James Surowiecki, in The Piracy Paradox, finds that cheap (legal) knock-offs help keep the fashion industry healthy and profitable:
Congress now finds itself considering a bill, pushed by the Council of Fashion Designers of America, that would give original designs a legal protection similar to copyright.
Designers’ frustration at seeing their ideas mimicked is understandable. But this is a classic case where the cure may be worse than the disease. There’s little evidence that knockoffs are damaging the business. Fashion sales have remained more than healthy-estimates value the global luxury-fashion sector at a hundred and thirty billion dollars- and the high-end firms that so often see their designs copied have become stronger. More striking, a recent paper by the law professors Kal Raustiala and Christopher Sprigman suggests that weak intellectual-property rules, far from hurting the fashion industry, have instead been integral to its success. The professors call this effect “the piracy paradox.”
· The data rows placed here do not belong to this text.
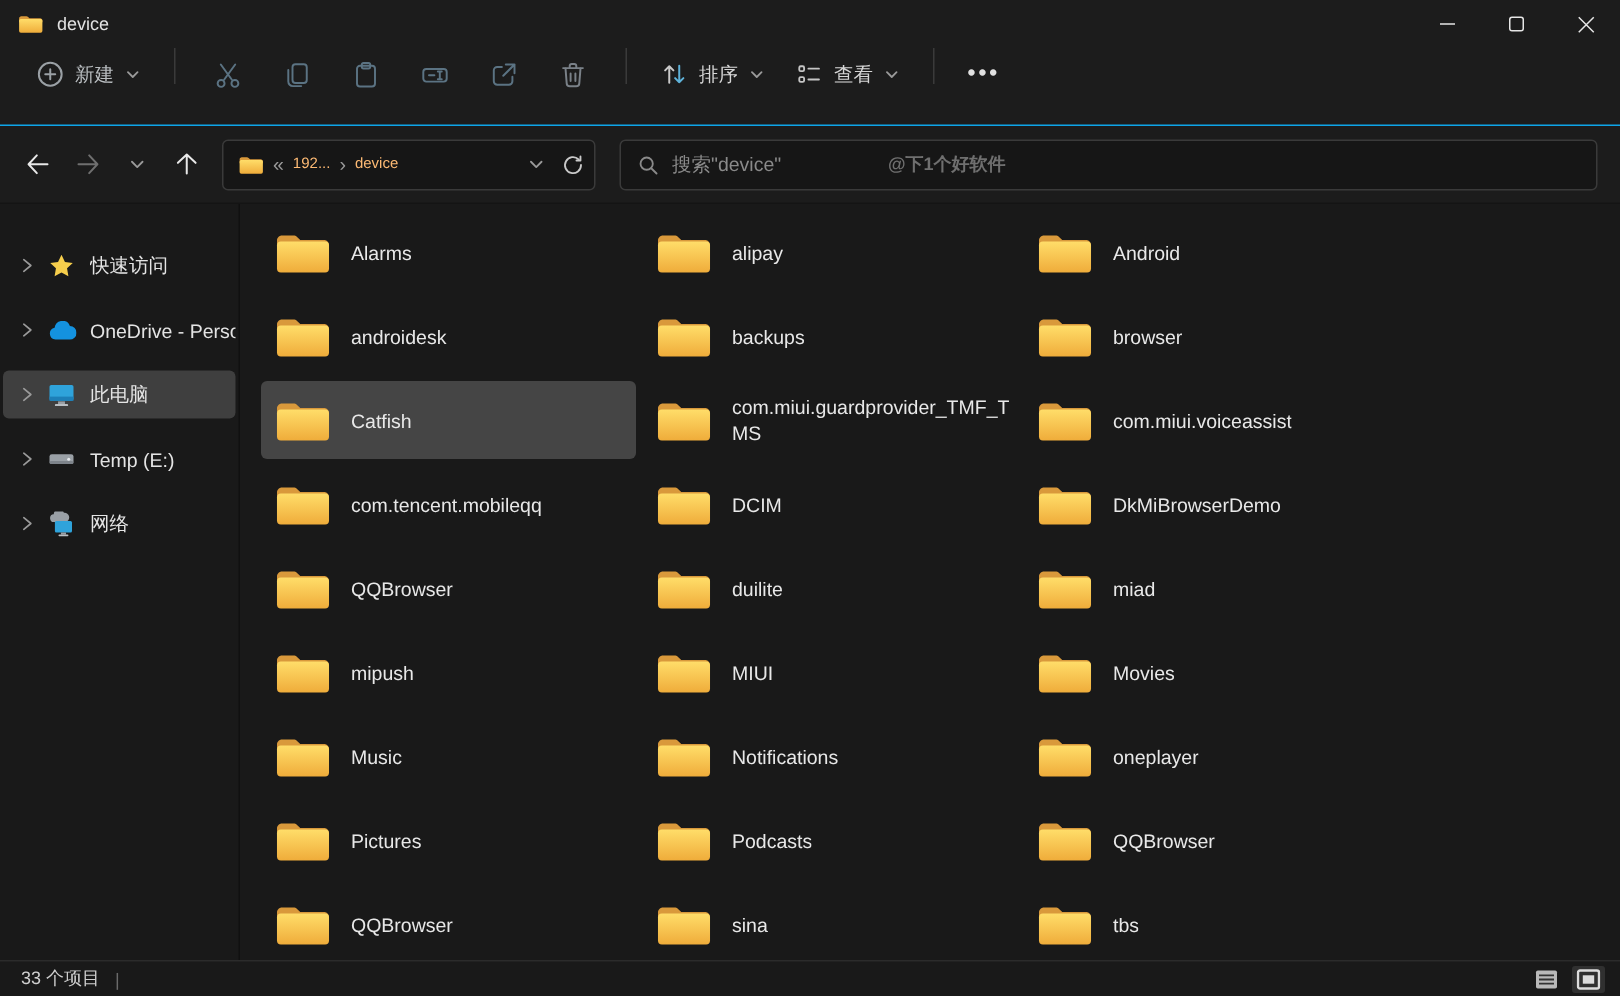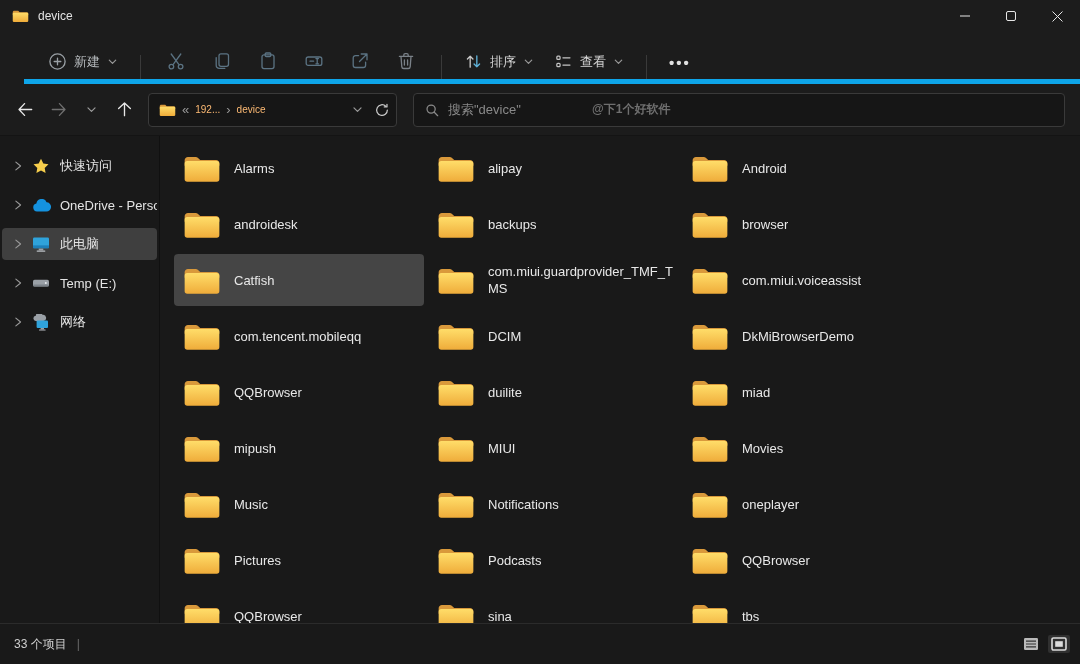"新建" .commandbar { align-items: flex-end -> flex-start; border-bottom: 5px solid #0ea5e9 -> 1px solid #0ea5e9; margin-left: 24px -> none }
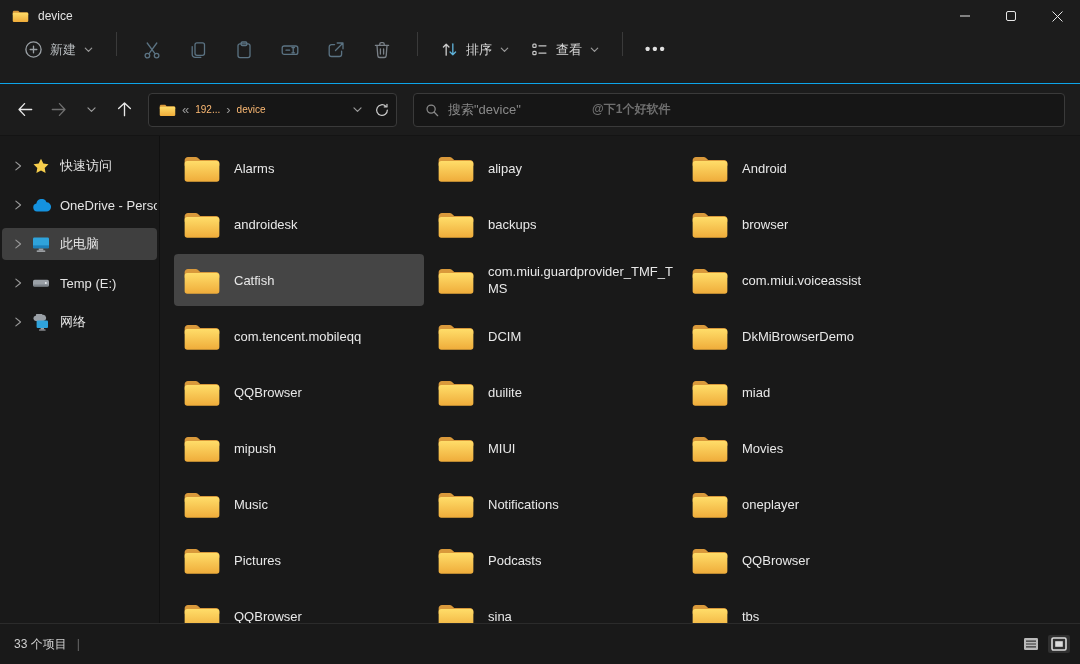"快速访问" .side-item { margin: 0 2px 7px 2px -> 11px 2px 7px 2px }
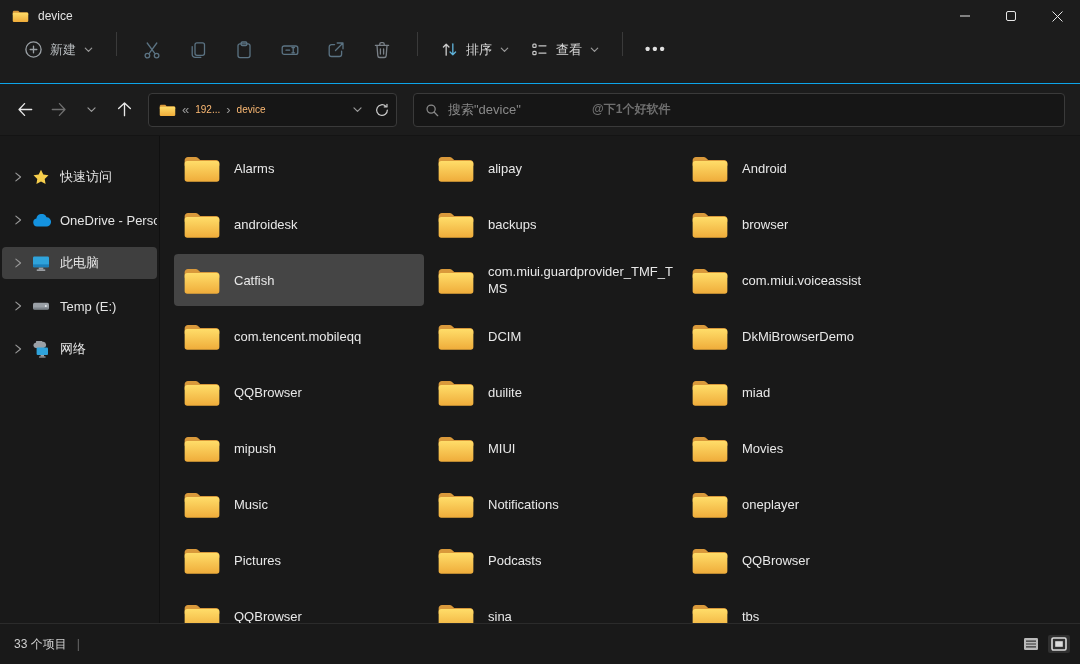"33 个项目" .statusbar { height: 41px -> 24px }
The paradox stems from the basic dilemma that underpins the economics of fashion: for the industry to keep growing, customers must like this year’s designs, but they must also become dissatisfied with them, so that they’ll buy next year’s. Many other consumer businesses face a similar problem, but fashion-unlike, say, the technology industry-can’t rely on improvements in power and performance to make old products obsolete. Raustiala and Sprigman argue persuasively that, in fashion, it’s copying that serves this function, bringing about what they call “induced obsolescence.” Copying enables designs and styles to move quickly from early adopters to the masses. And since no one cool wants to keep wearing something after everybody else is wearing it, the copying of designs helps fuel the incessant demand for something new.